È «seduta ai piedi del Signore», nella posizione del discepolo, contro ogni convenzione religiosa, che impediva ai maestri del tempo di includere delle donne al loro seguito. Eppure Maria è lì, immobile, non si scompone, come se il mondo attorno a lei si fosse fermato, come se avesse trovato ciò che cercava da sempre. «Ascoltava la sua parola»; non sappiamo quale, ma non è importante, qualsiasi parola uscisse dalla bocca di Cristo. È commovente la dedizione della donna. Spesso noi attendiamo da Dio delle risposte, quasi che Lui debba dirci ciò che ci aspettiamo, e non siamo liberi di vivere un ascolto genuino e aperto. Con una avversativa, Luca giustappone a questa icona di perfetto discepolato la dispersione di Marta a causa del suo fare. Ciò potrebbe destare perplessità: non è logico pensare che l’amore ha bisogno di gesti concreti? Certo, ma l’inganno è ritenere che l’ascolto non sia un ‘gesto concreto’.

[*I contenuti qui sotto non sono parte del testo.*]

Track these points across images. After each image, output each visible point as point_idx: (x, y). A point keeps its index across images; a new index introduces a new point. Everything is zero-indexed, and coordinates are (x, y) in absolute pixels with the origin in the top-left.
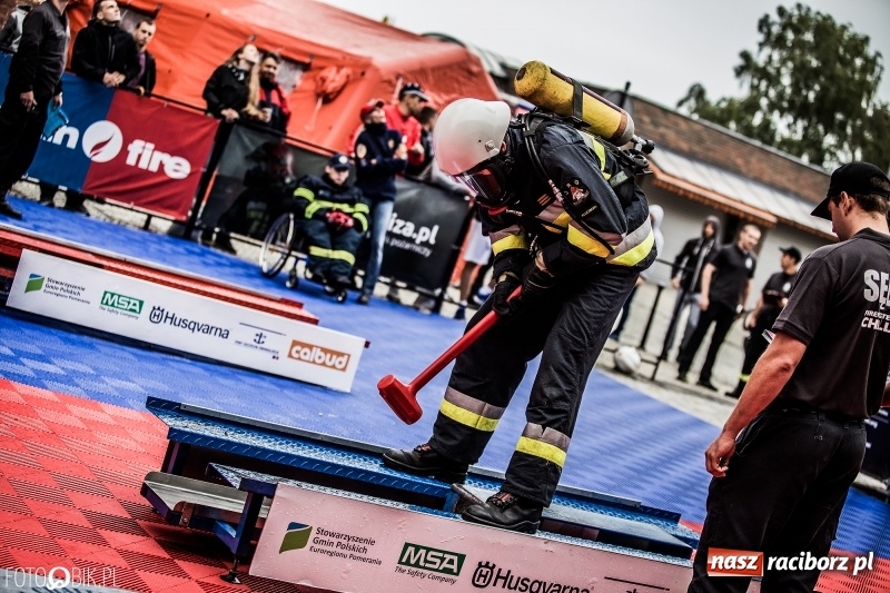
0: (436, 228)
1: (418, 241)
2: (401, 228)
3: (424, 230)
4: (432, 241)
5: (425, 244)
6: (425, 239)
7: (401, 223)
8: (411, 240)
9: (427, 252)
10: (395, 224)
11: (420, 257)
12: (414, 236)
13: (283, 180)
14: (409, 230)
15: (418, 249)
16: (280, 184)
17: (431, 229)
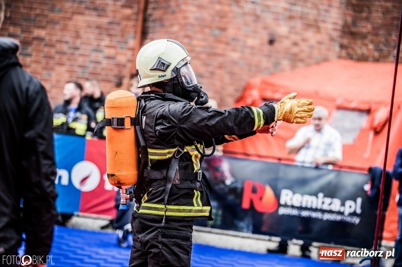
0: (359, 200)
1: (347, 213)
2: (330, 204)
3: (349, 203)
4: (359, 211)
5: (354, 214)
6: (352, 210)
7: (328, 200)
8: (340, 213)
9: (357, 220)
10: (323, 203)
11: (352, 225)
12: (342, 209)
13: (223, 182)
14: (336, 205)
15: (348, 219)
16: (222, 186)
17: (355, 201)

Quando noi ascoltiamo qualcuno gli diamo ospitalità dentro di noi: mentre Marta ha offerto un’ospitalità esteriore, quella di Maria è stata tutta interiore. Marta vede che la sorella è in questa intima comunione con Gesù e decide di intervenire. Lo fa per ripristinare l’equilibrio nell’organizzazione dei servizi domestici in favore del Maestro o perché soffre della condizione privilegiata che Maria si trova a vivere con Gesù e vorrebbe scardinarla? Propendiamo per quest’ultima ipotesi, perché dinanzi all’invidia e alla gelosia che montano, gli uomini hanno sempre dimostrato di sacrificare gli slanci ideali più spontanei e di travestire di verità la menzogna. Marta, quasi incombendo fisicamente sull’ospite e la sorella, pone un’interrogativa retorica sferzante, presupponendo che Gesù approvi il suo giudizio negativo verso Maria.
Non lascia spazio ad una soluzione diversa: Maria sta sbagliando e Gesù deve correggerla. Ella lamenta anche la solitudine del suo servire, rivelando così un’amara verità: il fare affannoso non crea comunione; gli altri sono attirati da uno sguardo lieto, che ha ben chiaro il fine del servizio e non esaspera il mezzo. Ricordo diversi anni fa di aver soggiornato presso una comunità di vita che si ispirava alle prime chiese cristiane, tenendo i beni in comune e condividendo il lavoro e i suoi frutti; il limite era che, senza la preghiera e la correzione fraterna, quella realtà si era trasformata in un laboratorio che produceva perfettamente manufatti ma non aveva più un’anima evangelica. La risposta di Gesù è solenne, sia perché è «il Signore» a parlare, sia perché, ripetendo per due volte il nome di Marta, Egli si lega a quei passi biblici in cui la doppia chiamata di un personaggio indica una svolta nella sua vicenda e nella storia di Israele. In particolare, troviamo un parallelismo significativo con Esodo 3,4.
Mosè si sente chiamare dal roveto ardente; egli era stato confinato per quarant’anni nel deserto perché doveva comprendere che non poteva liberare il popolo senza prima aver permesso a Dio di educarlo, purificandolo dalla presunzione di scegliere lui mezzi e tempi della liberazione. Similmente Marta, presa dall’assillo di fare bene, ha stravolto il senso delle cose: mentre in casa è entrato il Maestro, è diventata lei la maestra che vorrebbe insegnare a Gesù cosa dire e fare. E così il Signore svela che la donna ha tramutato il servizio in agitazione, esaltando invece la scelta di Maria, che è opzione per la cosa necessaria e buona, «che non le sarà tolta».
Il Maestro non specifica di cosa si tratta, lasciando a Marta e al lettore di interpretarlo, invitandoli a loro volta ad entrare nel silenzio fatto di ascolto e ricerca. È solenne anche il silenzio di Maria, che non ribatte alle accuse immotivate della sorella perché, chi ha il cuore pieno della Parola, lascia a Dio l’unica e ultima parola.